Alıştırma Verileri
+++

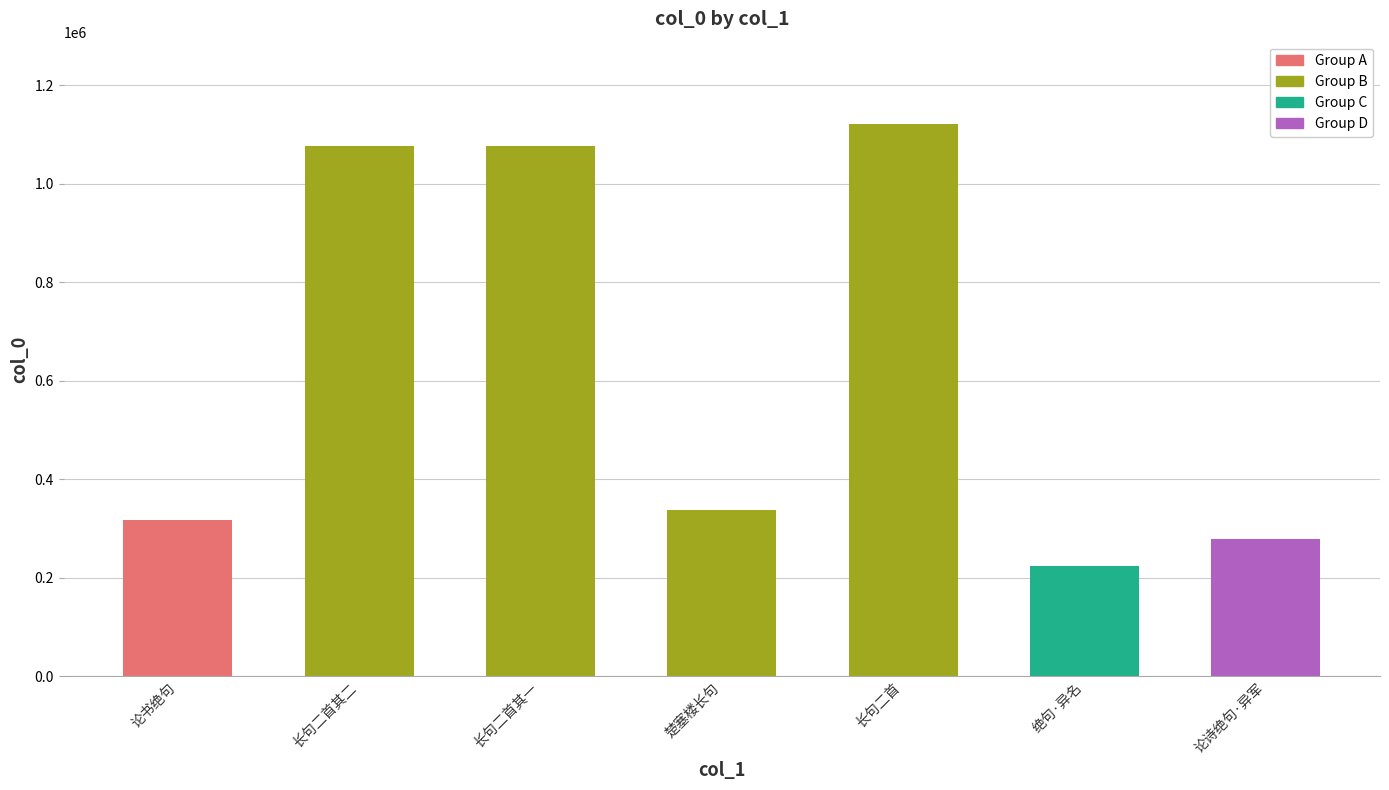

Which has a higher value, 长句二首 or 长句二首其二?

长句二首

+++

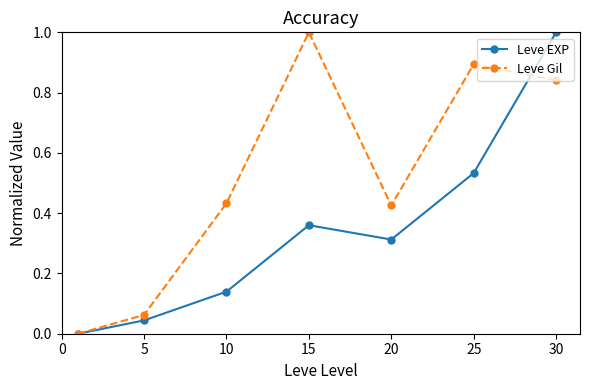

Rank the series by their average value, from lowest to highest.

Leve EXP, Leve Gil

+++

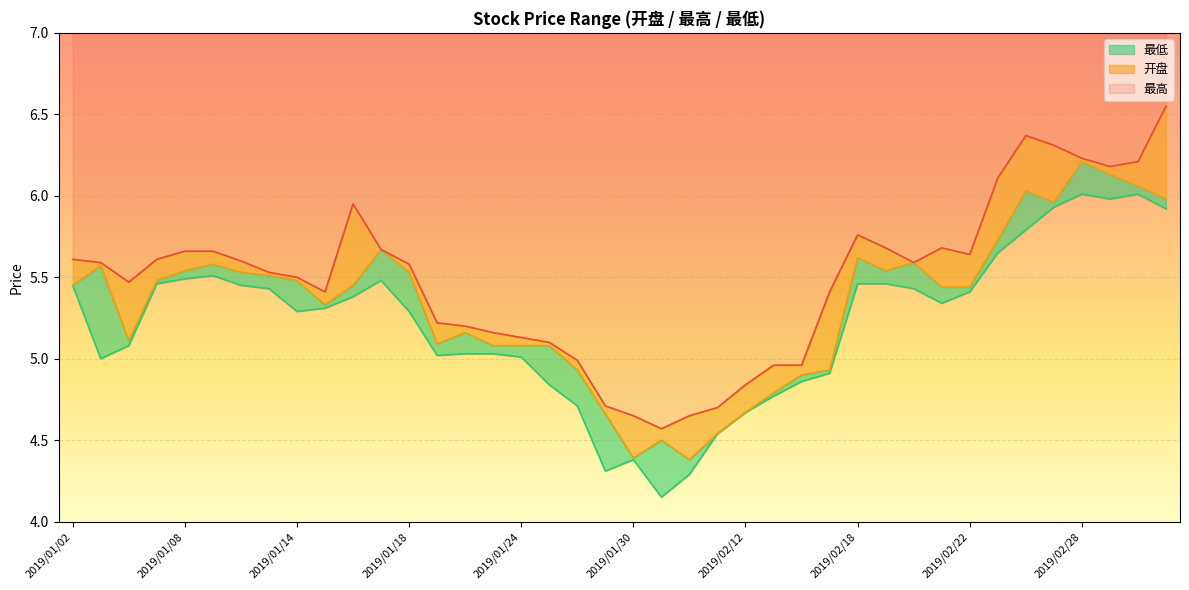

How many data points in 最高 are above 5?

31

+++

Görev Tanımı
Yukarıdaki verilerde "value" kelimesinin geçtiği bütün satırları topla ve her birini değiştirmeden alt alta yaz.

Görevin Çözümü
Which has a higher value, 长句二首 or 长句二首其二?
Rank the series by their average value, from lowest to highest.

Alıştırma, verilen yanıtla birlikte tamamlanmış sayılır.